Microsoft Japan says 4-day work week boosted productivity 40 per cent

Summer program also cut company's electricity, paper costs
By Sophie Jackman
|hrreporter.com|Last Updated: 11/05/2019
productivity
After spending August experimenting with a four-day work week, Microsoft Japan said sales per employee rose 40 per cent. Google Street View

(Bloomberg) — After spending August experimenting with a four-day work week in a country notorious for overwork, Microsoft Japan said sales per employee rose 40 per cent compared with the same month last year.

The “Work-Life Choice Challenge Summer 2019” saw full-time employees take off five consecutive Fridays in August with pay, as well as shortening meetings to a maximum of 30 minutes and encouraging online chats over face-to-face ones. Among workers responding to a survey about the program, 92 per cent said they were pleased with the four-day week, the software maker’s Japan affiliate said in a report on its website on Oct. 31.

Japan has been struggling to bring down some of the world’s longest working hours as it confronts a labour shortage and rapidly aging population.
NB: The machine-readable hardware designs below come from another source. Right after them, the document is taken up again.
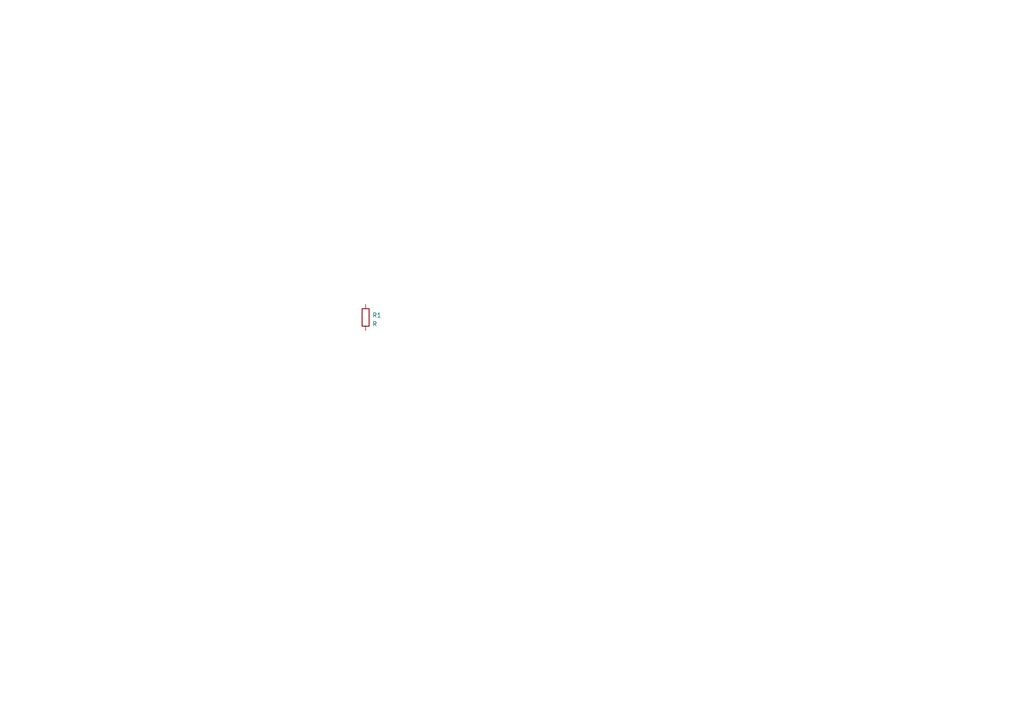
<source format=kicad_sch>
(kicad_sch (version 20230121) (generator eeschema)

  (uuid 9f63f564-b0b8-4139-a720-8a4d90065764)

  (paper "A4")

  


  (symbol (lib_id "Device:R") (at 106.045 92.075 0) (unit 1)
    (in_bom yes) (on_board yes) (dnp no) (fields_autoplaced)
    (uuid 6d2d784e-a3d8-4ea2-b1d2-c11c8a184d43)
    (property "Reference" "R1" (at 107.95 91.44 0)
      (effects (font (size 1.27 1.27)) (justify left))
    )
    (property "Value" "R" (at 107.95 93.98 0)
      (effects (font (size 1.27 1.27)) (justify left))
    )
    (property "Footprint" "" (at 104.267 92.075 90)
      (effects (font (size 1.27 1.27)) hide)
    )
    (property "Datasheet" "~" (at 106.045 92.075 0)
      (effects (font (size 1.27 1.27)) hide)
    )
    (pin "1" (uuid dafc144c-e8eb-4395-991a-0f2184ad19e3))
    (pin "2" (uuid 5c843336-2407-49a0-bba7-0a3f8168e4df))
    (instances
      (project "borrar"
        (path "/9f63f564-b0b8-4139-a720-8a4d90065764"
          (reference "R1") (unit 1)
        )
      )
    )
  )

  (sheet_instances
    (path "/" (page "1"))
  )
)

</source>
Prime Minister Shinzo Abe’s push to make workplaces more flexible and reduce overtime has drawn mixed reviews.

The summer trial also cut costs at Microsoft Japan, with 23 per cent less electricity consumed and 59 per cent fewer pages printed compared with August 2018, according to the report. Some Microsoft Japan managers still didn’t understand the changes in working styles and some employees expressed concern that shorter work weeks would bother clients.

Microsoft Japan plans to hold another work-life challenge in winter. Employees won’t get special paid days off, but will be encouraged to take time off on their own initiative “in a more flexible and smarter way.”